To the surprise of very few, our beloved Terminus Festival is the latest event to succumb to the inevitable, having been officially postponed until next year. Meeting up in Calgary with friends new and old and seeing bands hailed and unfamiliar has been the highlight of the year for nearly the past decade, and it’s rough to not have it to look forward to. But, as with the last three weeks, we’re trying to make the best of things and using some of the extra time we have to dig out new tunes, like these six.
We’re happy to share the debut video from Berlin act CIERŃ for their track “Truthspeak”. In case you’re wondering, there’s no irony in that title; the track is a pretty clear call to action with regards to the terrifying rise of global fascism, and a plea for unity amongst those who oppose it. As with all their tracks, there’s a classic peace-punk vibe to the music, with lyrics and vocals (courtesy of our friend Vancouver transplant Devi) which match the powerful imagery of the video. If you needed something to help brace yourself for the struggles ahead, this should prove fortifying.
Einsturzende Neubauten, “Ten Grand Goldie”
Is there a sweeter balm in these dark times than the promise of new music from Einsturzende Neubauten? We would contend that there is not. New album Alles in Allem is due in May and is providing us with something to look forward to already with the promise shown in debut taster “Ten Grand Goldie”. An interesting meeting of the band’s modern era sound with mid-period Haus der Luge touches, you’ve got trad EN junk percussion, Blixa being charming and doing high pitched screeches, some horns, organs, all kindsa goodness. This thing can’t get here fast enough.
Black Nail Cabaret, “No Gold”
Here’s an incredibly smooth and elegant slice of noir-darkwave-pop courtesy of those cool cats in Black Nail Cabaret. As always, Emese Arvai-Illes’ vocals are the centerpiece, but the combination of blunt kicks and big, lush programming on this number is intoxicating. The follow-up to 2018’s Pseudopop, Gods Verging On Sanity, is due in May and you can bet a high-priced cocktail that we’ll have some comments on it then.
Sturm Café, “Koka Kola Freiheit (EBM Version)”
We were talking on last week’s podcast about the number of bands doing some spring cleaning on Bandcamp in response to the shutdown of live activity, and those quirky Swedes in Sturm Café are no exception. Amongst four other rarities, check this entirely reconstructed version of our beloved “Koka Kola Freiheit”. None of the synthpop-cum-italodisco stylings of the version we’re familiar with: it’s all stiff upper-lip (and tongue subtly in cheek) EBM here.

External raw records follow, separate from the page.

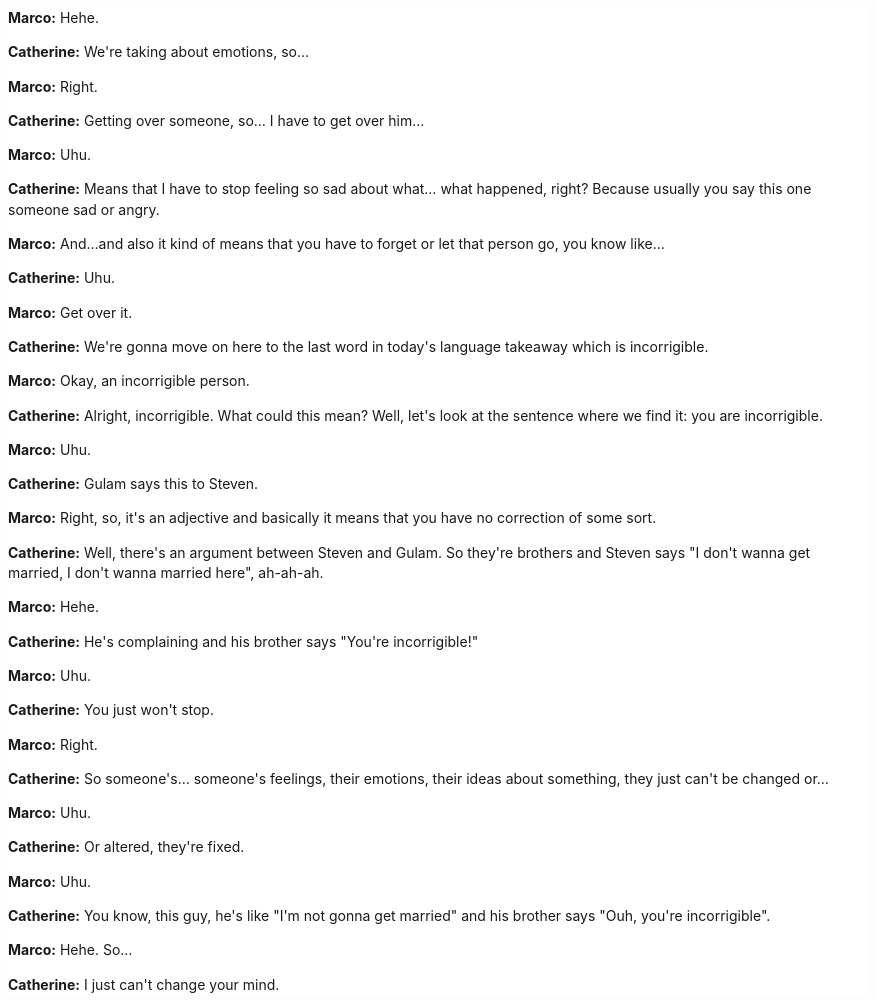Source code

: **Marco:** Hehe. 

**Catherine:** We're taking about emotions, so… 

**Marco:** Right. 

**Catherine:** Getting over someone, so… I have to get over him… 

**Marco:** Uhu. 

**Catherine:** Means that I have to stop feeling so sad about what… what happened, right? Because usually you say this one someone sad or angry. 

**Marco:** And…and also it kind of means that you have to forget or let that person go, you know like… 

**Catherine:** Uhu. 

**Marco:** Get over it. 

**Catherine:** We're gonna move on here to the last word in today's language takeaway which is incorrigible. 

**Marco:** Okay, an incorrigible person. 

**Catherine:** Alright, incorrigible. What could this mean? Well, let's look at the sentence where we find it: you are incorrigible. 

**Marco:** Uhu. 

**Catherine:** Gulam says this to Steven. 

**Marco:** Right, so, it's an adjective and basically it means that you have no correction of some sort. 

**Catherine:** Well, there's an argument between Steven and Gulam. So they're brothers and Steven says "I don't wanna get married, I don't wanna married here", ah-ah-ah. 

**Marco:** Hehe. 

**Catherine:** He's complaining and his brother says "You're incorrigible!" 

**Marco:** Uhu. 

**Catherine:** You just won't stop. 

**Marco:** Right. 

**Catherine:** So someone's… someone's feelings, their emotions, their ideas about something, they just can't be changed or… 

**Marco:** Uhu. 

**Catherine:** Or altered, they're fixed. 

**Marco:** Uhu. 

**Catherine:** You know, this guy, he's like "I'm not gonna get married" and his brother says "Ouh, you're incorrigible". 

**Marco:** Hehe. So… 

**Catherine:** I just can't change your mind. 
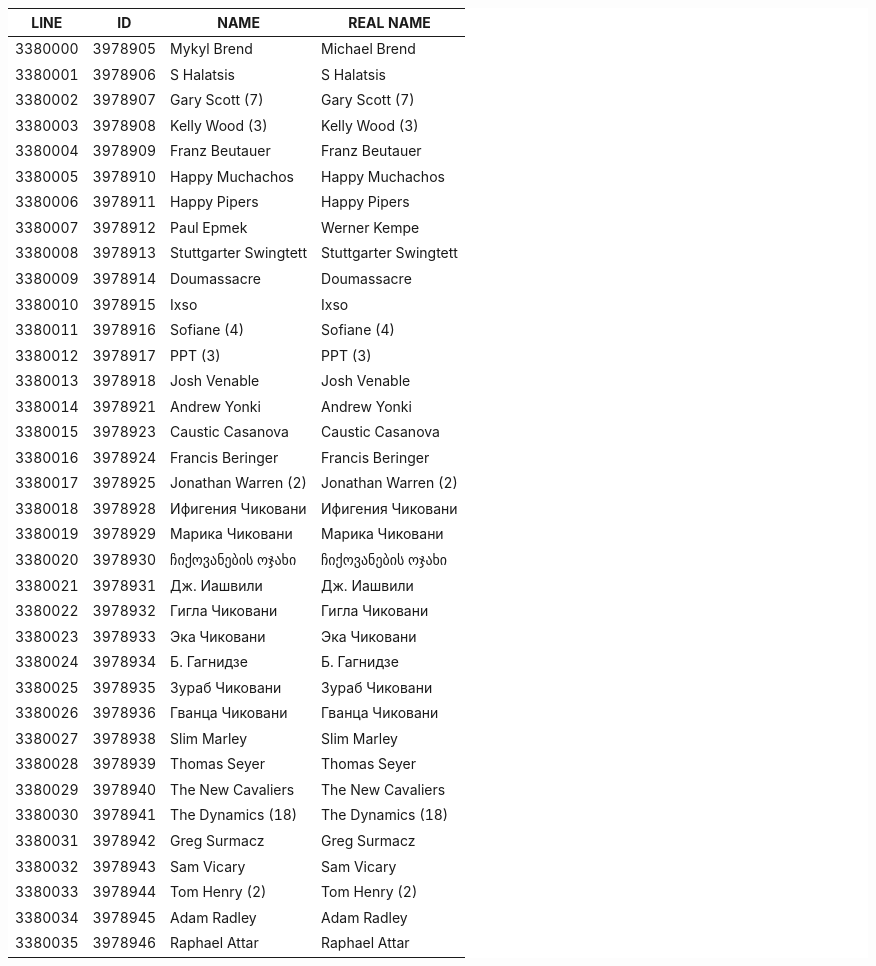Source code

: | LINE   | ID        | NAME      | REAL NAME  |
| ------ | --------- | --------- | ---------- |
| 3380000 | 3978905 | Mykyl Brend | Michael Brend |
| 3380001 | 3978906 | S Halatsis | S Halatsis |
| 3380002 | 3978907 | Gary Scott (7) | Gary Scott (7) |
| 3380003 | 3978908 | Kelly Wood (3) | Kelly Wood (3) |
| 3380004 | 3978909 | Franz Beutauer | Franz Beutauer |
| 3380005 | 3978910 | Happy Muchachos | Happy Muchachos |
| 3380006 | 3978911 | Happy Pipers | Happy Pipers |
| 3380007 | 3978912 | Paul Epmek | Werner Kempe |
| 3380008 | 3978913 | Stuttgarter Swingtett | Stuttgarter Swingtett |
| 3380009 | 3978914 | Doumassacre | Doumassacre |
| 3380010 | 3978915 | Ixso | Ixso |
| 3380011 | 3978916 | Sofiane (4) | Sofiane (4) |
| 3380012 | 3978917 | PPT (3) | PPT (3) |
| 3380013 | 3978918 | Josh Venable | Josh Venable |
| 3380014 | 3978921 | Andrew Yonki | Andrew Yonki |
| 3380015 | 3978923 | Caustic Casanova | Caustic Casanova |
| 3380016 | 3978924 | Francis Beringer | Francis Beringer |
| 3380017 | 3978925 | Jonathan Warren (2) | Jonathan Warren (2) |
| 3380018 | 3978928 | Ифигения Чиковани | Ифигения Чиковани |
| 3380019 | 3978929 | Марика Чиковани | Марика Чиковани |
| 3380020 | 3978930 | ჩიქოვანების ოჯახი | ჩიქოვანების ოჯახი |
| 3380021 | 3978931 | Дж. Иашвили | Дж. Иашвили |
| 3380022 | 3978932 | Гигла Чиковани | Гигла Чиковани |
| 3380023 | 3978933 | Эка Чиковани | Эка Чиковани |
| 3380024 | 3978934 | Б. Гагнидзе | Б. Гагнидзе |
| 3380025 | 3978935 | Зураб Чиковани | Зураб Чиковани |
| 3380026 | 3978936 | Гванца Чиковани | Гванца Чиковани |
| 3380027 | 3978938 | Slim Marley | Slim Marley |
| 3380028 | 3978939 | Thomas Seyer | Thomas Seyer |
| 3380029 | 3978940 | The New Cavaliers | The New Cavaliers |
| 3380030 | 3978941 | The Dynamics (18) | The Dynamics (18) |
| 3380031 | 3978942 | Greg Surmacz | Greg Surmacz |
| 3380032 | 3978943 | Sam Vicary | Sam Vicary |
| 3380033 | 3978944 | Tom Henry (2) | Tom Henry (2) |
| 3380034 | 3978945 | Adam Radley | Adam Radley |
| 3380035 | 3978946 | Raphael Attar | Raphael Attar |
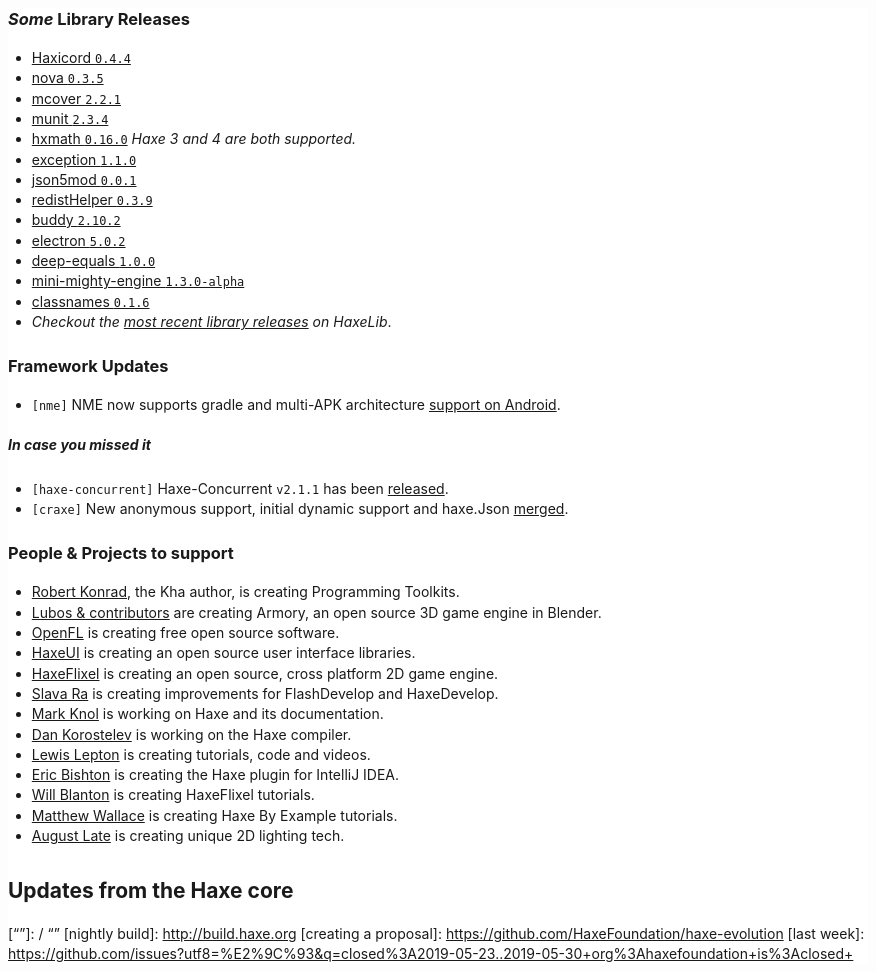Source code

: ### _Some_ Library Releases

- [Haxicord `0.4.4`](https://lib.haxe.org/p/Haxicord)
- [nova `0.3.5`](https://lib.haxe.org/p/nova)
- [mcover `2.2.1`](https://lib.haxe.org/p/mcover)
- [munit `2.3.4`](https://lib.haxe.org/p/munit)
- [hxmath `0.16.0`](https://lib.haxe.org/p/hxmath) _Haxe 3 and 4 are both supported._
- [exception `1.1.0`](https://lib.haxe.org/p/exception)
- [json5mod `0.0.1`](https://lib.haxe.org/p/json5mod)
- [redistHelper `0.3.9`](https://lib.haxe.org/p/redistHelper)
- [buddy `2.10.2`](https://lib.haxe.org/p/buddy)
- [electron `5.0.2`](https://lib.haxe.org/p/electron)
- [deep-equals `1.0.0`](https://lib.haxe.org/p/deep-equals)
- [mini-mighty-engine `1.3.0-alpha`](https://lib.haxe.org/p/mini-mighty-engine)
- [classnames `0.1.6`](https://lib.haxe.org/p/classnames)
- _Checkout the [most recent library releases](https://lib.haxe.org/recent/) on HaxeLib_.

### Framework Updates

- `[nme]` NME now supports gradle and multi-APK architecture [support on Android](https://twitter.com/thomasuster/status/1133457847570771968).

##### _In case you missed it_

- `[haxe-concurrent]` Haxe-Concurrent `v2.1.1` has been [released](https://github.com/vegardit/haxe-concurrent/releases/tag/v2.1.1).
- `[craxe]` New anonymous support, initial dynamic support and haxe.Json [merged](https://github.com/RapidFingers/Craxe/pull/42).

### People & Projects to support

- [Robert Konrad](https://www.patreon.com/RobDangerous), the Kha author, is creating Programming Toolkits.
- [Lubos & contributors](https://armory3d.org/fund) are creating Armory, an open source 3D game engine in Blender.
- [OpenFL](https://www.patreon.com/openfl) is creating free open source software.
- [HaxeUI](https://www.patreon.com/haxeui) is creating an open source user interface libraries.
- [HaxeFlixel](https://www.patreon.com/haxeflixel) is creating an open source, cross platform 2D game engine.
- [Slava Ra](https://www.patreon.com/slavara) is creating improvements for FlashDevelop and HaxeDevelop.
- [Mark Knol](https://www.patreon.com/markknol) is working on Haxe and its documentation.
- [Dan Korostelev](https://www.patreon.com/nadako) is working on the Haxe compiler.
- [Lewis Lepton](https://www.patreon.com/lewislepton) is creating tutorials, code and videos.
- [Eric Bishton](https://www.patreon.com/EricBishton) is creating the Haxe plugin for IntelliJ IDEA.
- [Will Blanton](https://www.patreon.com/x01010111) is creating HaxeFlixel tutorials.
- [Matthew Wallace](https://www.patreon.com/haxeexamples) is creating Haxe By Example tutorials.
- [August Late](http://www.patreon.com/augustlate) is creating unique 2D lighting tech.

## Updates from the Haxe core


[_template]: ../templates/roundup.html
[date]: / "2019-05-30 10:04:00"
[modified]: / "2019-05-30 11:34:00"
[published]: / "2019-05-30 12:00:00"
[description]: / "The latest news covering the Haxe community, featuring upcoming talks, the latest HaxeLib releases, game previews and lots more!"
[contributor]: https://twitter.com/teormech "Alexander Hohlov"
[“”]: / “”
[nightly build]: http://build.haxe.org
[creating a proposal]: https://github.com/HaxeFoundation/haxe-evolution
[last week]: https://github.com/issues?utf8=%E2%9C%93&q=closed%3A2019-05-23..2019-05-30+org%3Ahaxefoundation+is%3Aclosed+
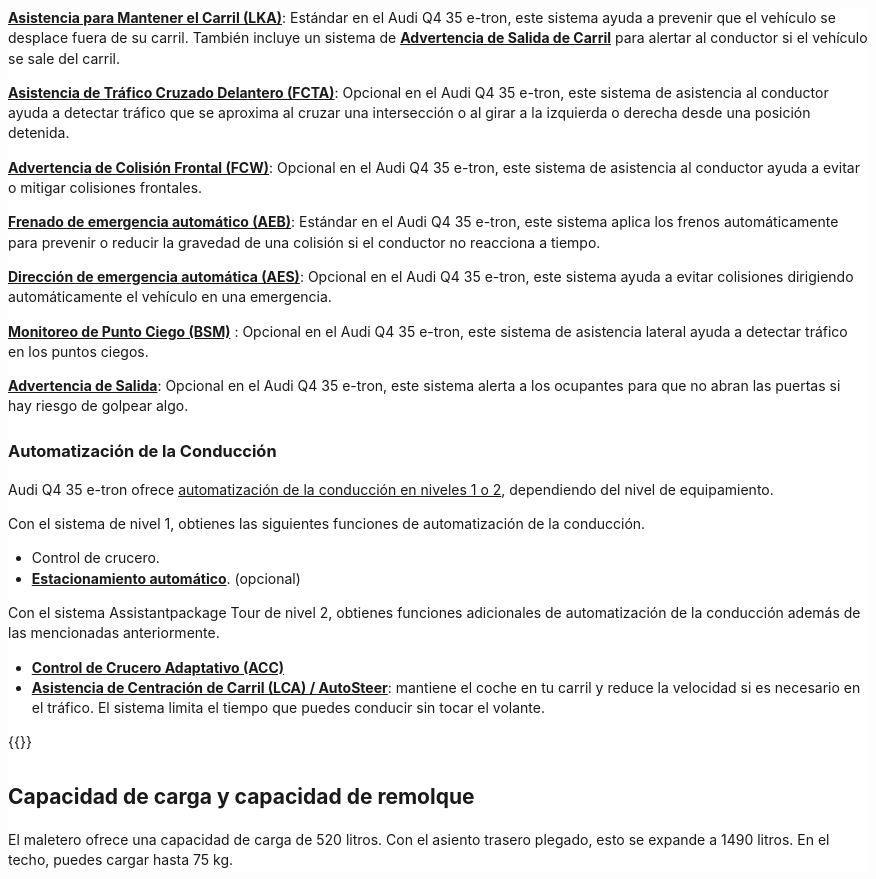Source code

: [**Asistencia para Mantener el Carril (LKA)**](../../../../technology/driverassistance/lanekeepingassist/): Estándar en el Audi Q4 35 e-tron, este sistema ayuda a prevenir que el vehículo se desplace fuera de su carril. También incluye un sistema de [**Advertencia de Salida de Carril**](../../../../technology/driverassistance/lanedeparturewarning/) para alertar al conductor si el vehículo se sale del carril.

[**Asistencia de Tráfico Cruzado Delantero (FCTA)**](../../../../technology/driverassistance/frontcrosstrafficassist/): Opcional en el Audi Q4 35 e-tron, este sistema de asistencia al conductor ayuda a detectar tráfico que se aproxima al cruzar una intersección o al girar a la izquierda o derecha desde una posición detenida.

[**Advertencia de Colisión Frontal (FCW)**](../../../../technology/driverassistance/forwardcollisionwarning/): Opcional en el Audi Q4 35 e-tron, este sistema de asistencia al conductor ayuda a evitar o mitigar colisiones frontales.

[**Frenado de emergencia automático (AEB)**](../../../../technology/driverassistance/automaticemergencybraking/): Estándar en el Audi Q4 35 e-tron, este sistema aplica los frenos automáticamente para prevenir o reducir la gravedad de una colisión si el conductor no reacciona a tiempo.

[**Dirección de emergencia automática (AES)**](../../../../technology/driverassistance/automaticemergencysteering/): Opcional en el Audi Q4 35 e-tron, este sistema ayuda a evitar colisiones dirigiendo automáticamente el vehículo en una emergencia.

[**Monitoreo de Punto Ciego (BSM)**](../../../../technology/driverassistance/blindspotmonitoring/) : Opcional en el Audi Q4 35 e-tron, este sistema de asistencia lateral ayuda a detectar tráfico en los puntos ciegos.

[**Advertencia de Salida**](../../../../technology/driverassistance/exitwarning/): Opcional en el Audi Q4 35 e-tron, este sistema alerta a los ocupantes para que no abran las puertas si hay riesgo de golpear algo.

### Automatización de la Conducción

Audi Q4 35 e-tron ofrece [automatización de la conducción en niveles 1 o 2](../../../../technology/driverassistance/#level-of-autonomous-driving), dependiendo del nivel de equipamiento.

Con el sistema   de nivel 1, obtienes las siguientes funciones de automatización de la conducción.

- Control de crucero.
- [**Estacionamiento automático**](../../../../technology/driverassistance/automaticparking/). (opcional)

Con el sistema Assistantpackage Tour  de nivel 2, obtienes funciones adicionales de automatización de la conducción además de las mencionadas anteriormente.

- [**Control de Crucero Adaptativo (ACC)**](../../../../technology/driverassistance/adaptivecruisecontrol/)
- [**Asistencia de Centración de Carril (LCA) / AutoSteer**](../../../../technology/driverassistance/autosteer/): mantiene el coche en tu carril y reduce la velocidad si es necesario en el tráfico. El sistema limita el tiempo que puedes conducir sin tocar el volante.

{{<evkxdisplayaddarticle />}}

## Capacidad de carga y capacidad de remolque

El maletero ofrece una capacidad de carga de 520 litros. Con el asiento trasero plegado, esto se expande a 1490 litros. En el techo, puedes cargar hasta 75 kg.
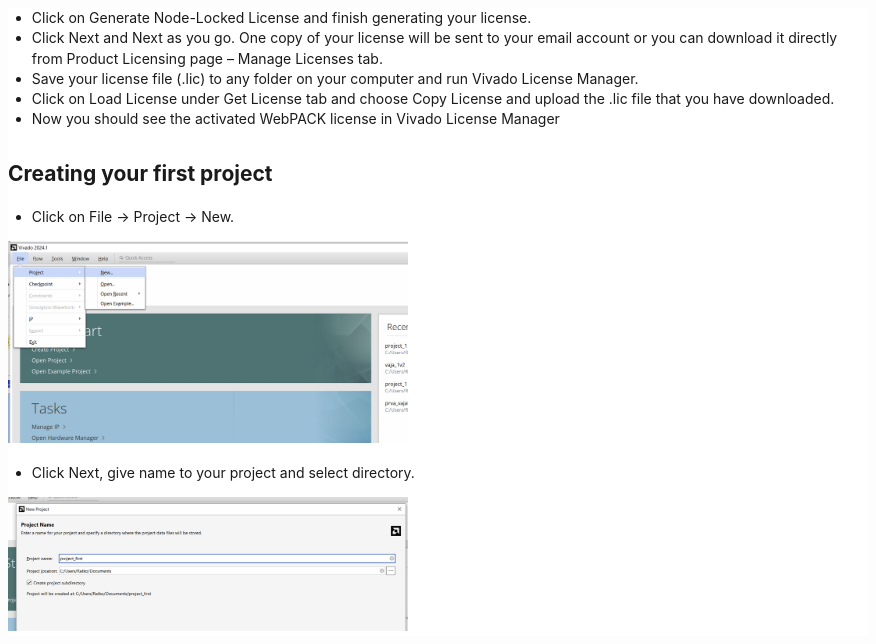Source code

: - Click on Generate Node-Locked License and finish generating your 
license.  
- Click Next and Next as you go. One copy of your license will be sent to your email account or you can download it directly from Product Licensing page – Manage Licenses tab. 
- Save your license file (.lic) to any folder on your computer and run Vivado License Manager. 
- Click on Load License under Get License tab and choose Copy License 
and upload the .lic file that you have downloaded. 
- Now you should see the activated WebPACK license in Vivado License 
Manager 

## Creating your first project 

- Click on File -> Project -> New. 

<img src="../img/Step10.png" alt="Step4" width="400">

- Click Next, give name to your project and select directory.

<img src="../img/Step11.png" alt="Step4" width="400">
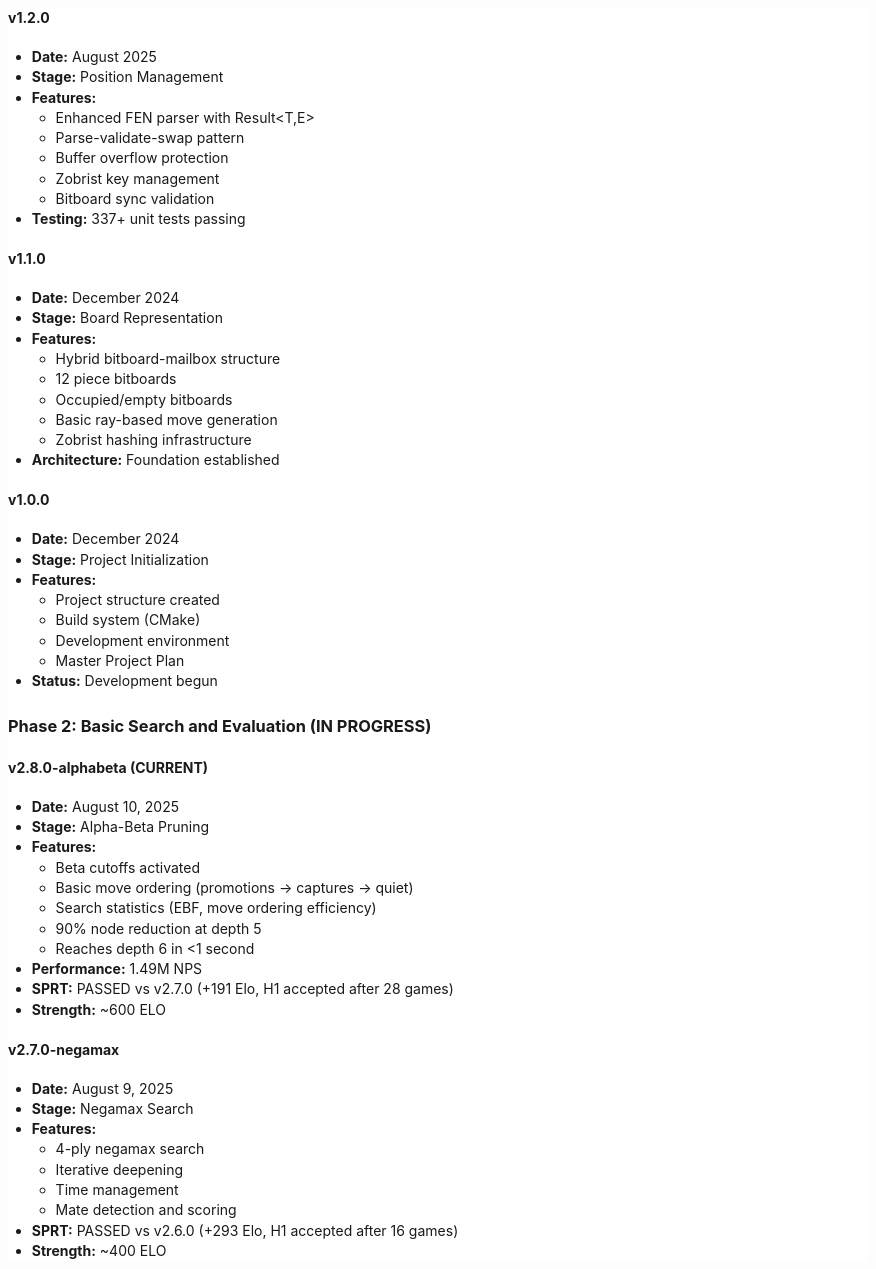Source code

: #### v1.2.0
- **Date:** August 2025
- **Stage:** Position Management
- **Features:**
  - Enhanced FEN parser with Result<T,E>
  - Parse-validate-swap pattern
  - Buffer overflow protection
  - Zobrist key management
  - Bitboard sync validation
- **Testing:** 337+ unit tests passing

#### v1.1.0
- **Date:** December 2024
- **Stage:** Board Representation
- **Features:**
  - Hybrid bitboard-mailbox structure
  - 12 piece bitboards
  - Occupied/empty bitboards
  - Basic ray-based move generation
  - Zobrist hashing infrastructure
- **Architecture:** Foundation established

#### v1.0.0
- **Date:** December 2024
- **Stage:** Project Initialization
- **Features:**
  - Project structure created
  - Build system (CMake)
  - Development environment
  - Master Project Plan
- **Status:** Development begun

### Phase 2: Basic Search and Evaluation (IN PROGRESS)

#### v2.8.0-alphabeta (CURRENT)
- **Date:** August 10, 2025
- **Stage:** Alpha-Beta Pruning
- **Features:**
  - Beta cutoffs activated
  - Basic move ordering (promotions → captures → quiet)
  - Search statistics (EBF, move ordering efficiency)
  - 90% node reduction at depth 5
  - Reaches depth 6 in <1 second
- **Performance:** 1.49M NPS
- **SPRT:** PASSED vs v2.7.0 (+191 Elo, H1 accepted after 28 games)
- **Strength:** ~600 ELO

#### v2.7.0-negamax
- **Date:** August 9, 2025
- **Stage:** Negamax Search
- **Features:**
  - 4-ply negamax search
  - Iterative deepening
  - Time management
  - Mate detection and scoring
- **SPRT:** PASSED vs v2.6.0 (+293 Elo, H1 accepted after 16 games)
- **Strength:** ~400 ELO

Blutengel + Hocico, “Obscured”
Hey gang, Alex here again. Look I know what you’re thinking; “Here’s old man Kennedy with an overly defensive post about how the new Blutengel thing is passable, *yawn*.” I know my write-ups about Pohl and company are usually pretty tongue-in-cheek in that way where I’m using irony as a curtain to cover for the fact that I totally unironically like the dopey German vampire band, but what if I were to tell you this new collab with venerable Mexican aggrotech godfathers Hocico actually kind of slaps? It’s basically a Hocico song with a Blutengel chorus slapped on it, and if that doesn’t sound appealing to you you might as well move on. But if it sounds even vaguely intriguing, why not give it a listen? I did and my day was mildly improved by the experience.
Alex Reed, “Sunday/The Sun Always Shines On TV”
To quote a wise man, “everybody knows shit’s fucked“. And while we’re certainly indulging in our fair share of escapism during these times, we also feel the need to reckon with…whatever the hell this is. It seemed fitting, then, that our friend Alex Reed elected to roll out a set of covers for his “Live From Quantine” streaming concert which tap into the strange brew of uncertainty, peril, and cautious hope currently fermenting in all of us. And segueing Bowie’s 9/11 snapshot with something as wistfully romantic as A-ha’s “The Sun Always Shines On TV” is just the sort of savvy curatorial move we’d expect from the good doctor.